There comes a point in your life that you need a little break of everything around you, so you can get up and go for whatever you want.
I feel boundless right now. I feel boundless and blind. I’m completely love-blinded. Every single morning I wake up with the tinni tinny tiny possibility that everything will be fine again, even not doing a thing to change this whole situation. I’m trying really hard to be neutral, distant and careless when in reality i’m dying inside, slowly, softly, painfully. Sometimes I think I’m getting crazy for real, but it means something to feel this way, something that I’ve never been through before if you really want to know the truth. I’m not another one, I’m just the same old guy that loves. My heart just breaks, I have to accept it.
I’m so tired of crying, so tired of seeing other’s joy when I try to be happy again and not succeeding. I’m tired of drama, virtual provocations, distance, coolness, and all that crap between us when all I need is to be at least your friend again.
You know, I just need some time to put my life on track again with or without anyone’s help. I’ve never ever felt so lost in these 20 years, it’s so many things going on at the same second and maybe I can’t handle it anymore.
So I decided to go away from here for awhile.

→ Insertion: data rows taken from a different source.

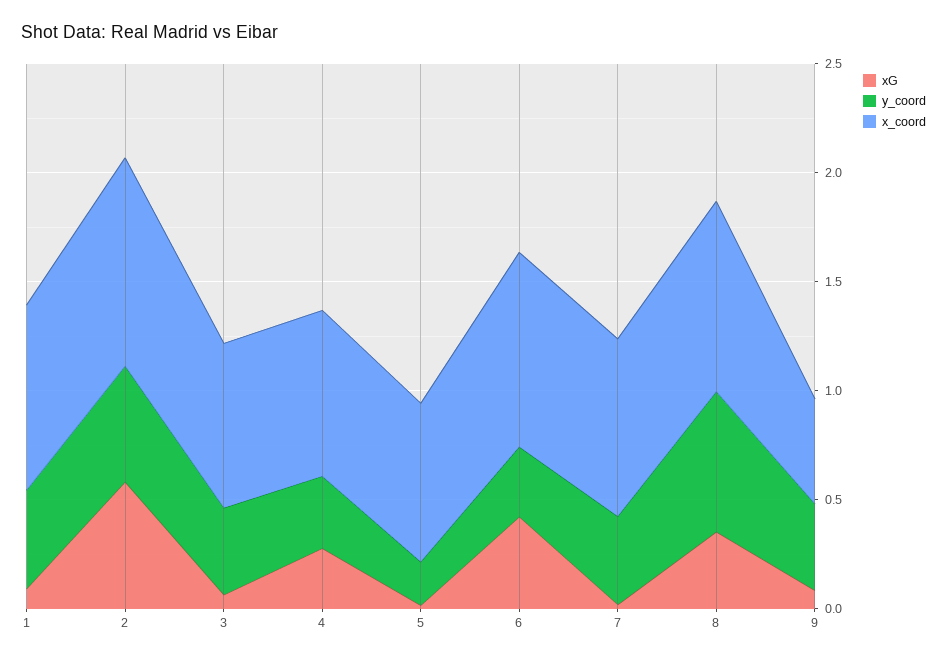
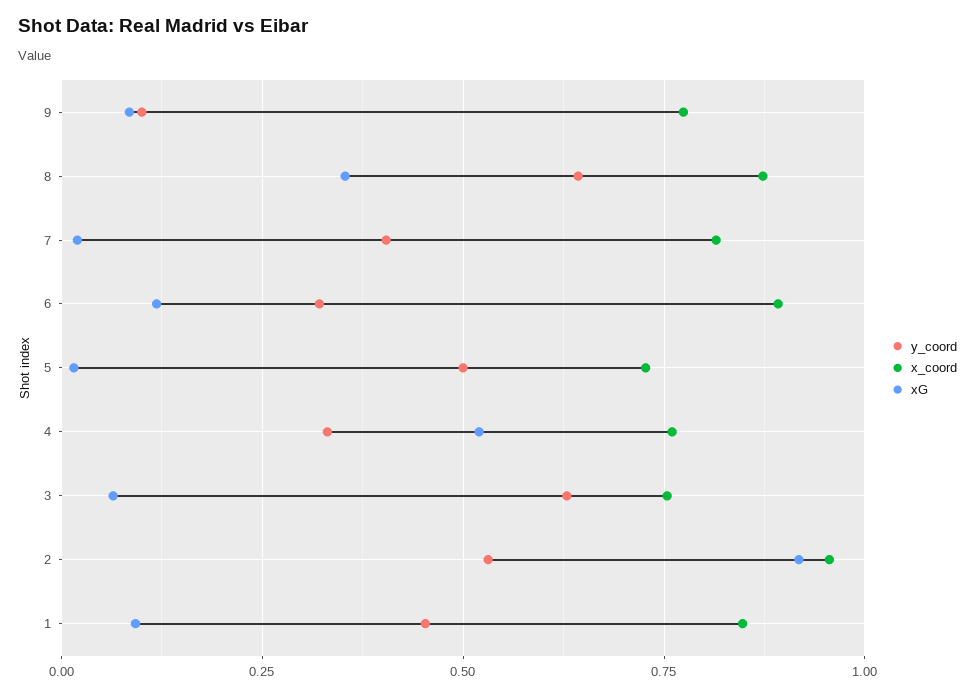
xG, 2: 0.6 -> 0.925
y_coord, 3: 0.4 -> 0.625
xG, 4: 0.3 -> 0.525
y_coord, 5: 0.2 -> 0.5
xG, 6: 0.4 -> 0.125
y_coord, 9: 0.4 -> 0.1
x_coord, 9: 0.5 -> 0.775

This may last only for a few days or maybe for some weeks or months, but I’m gonna disappear of the internet. I sincerely don’t give a shit for followers, “friends”, hearts or whatever. It’s just making me sad to read things I wish I didn’t have. Late life.

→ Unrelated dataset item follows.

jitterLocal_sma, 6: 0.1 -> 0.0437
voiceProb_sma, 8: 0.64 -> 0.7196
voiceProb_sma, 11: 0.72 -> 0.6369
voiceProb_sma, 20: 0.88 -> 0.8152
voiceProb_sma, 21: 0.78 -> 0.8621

If you are my friend and you’re reading this, I beg you: don’t ask me A word. I don’t wanna talk about it and I’m not gonna talk about it. This is for me, only. I’m gonna continue with my life, running for my things, trying to make dreams into reality, working for my future, turning can’ts into cans. If you miss me, text me, call me, let me know for God’s sake.

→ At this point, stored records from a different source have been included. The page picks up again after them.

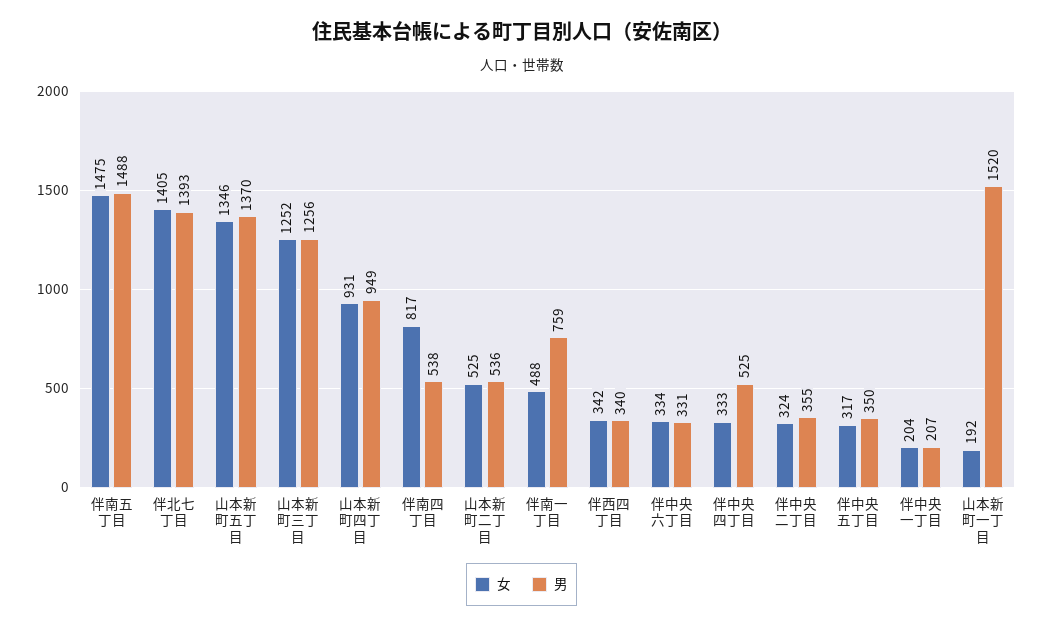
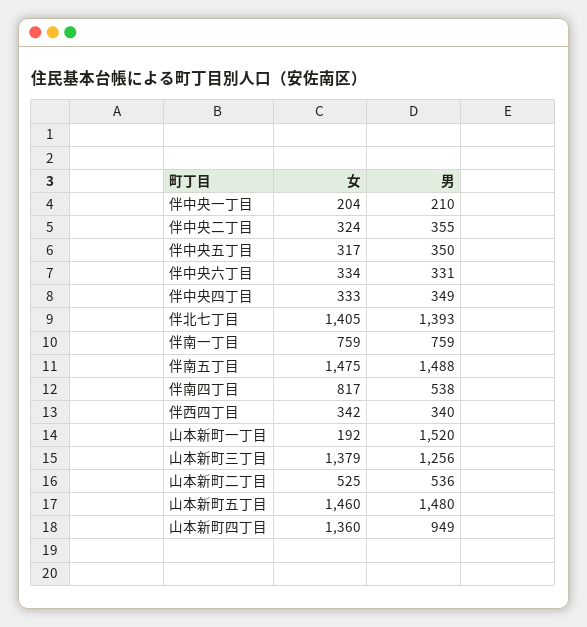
女, 山本新町五丁目: 1346 -> 1460
男, 山本新町五丁目: 1370 -> 1480
女, 山本新町三丁目: 1252 -> 1379
女, 山本新町四丁目: 931 -> 1360
女, 伴南一丁目: 488 -> 759
男, 伴中央四丁目: 525 -> 349
男, 伴中央一丁目: 207 -> 210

If you don’t, I can perfectly understand what silence means.
Daylight breaks and I’m in your arms again. A tiger wanting to be tamed.
Last night I remembered the way you shake your feet when you’re trying to sleep, just the way I do everynight.
It’s weird and sick how often you cross my mind when I’m not waiting for you at all. It hurts. I’m unable to handle a love like this.
In the major part of my whole life I’ve been full of emotion, a day and night dreamer, trying every single day to reach the things I wanted so badly. I’m trying now the same things in another level, now I’m almost a grownup and it’s being hard to get used to it. I’m too adolescent to adult life. There was a time that I could believe in love, there was a time that I could believe that distance is just a test to see how far love can travel, I’m not so sure of it anymore. My love is not enough, even I am made 100% of it. I am not enough.
Today I’m locking my heart. You’re leaving my life day after day without giving me any kind of news about what’s going on, and so am I. But please, remember: just because we don’t talk, doesn’t mean I don’t care. I think about you every time.
I’ll try to focus on college and a new job. My greatest wish is to be near you completly, let’s see what the next few months hold for us, for me. It’s crazy how reality can push you against your dreams, but I wanna change this in my benefit. And I’ll do this my dear, I will.
Today I am locking my heart, I hope to keep this feeling somewhere, asleep, waiting for the day to wake up. I’m shaking my feet.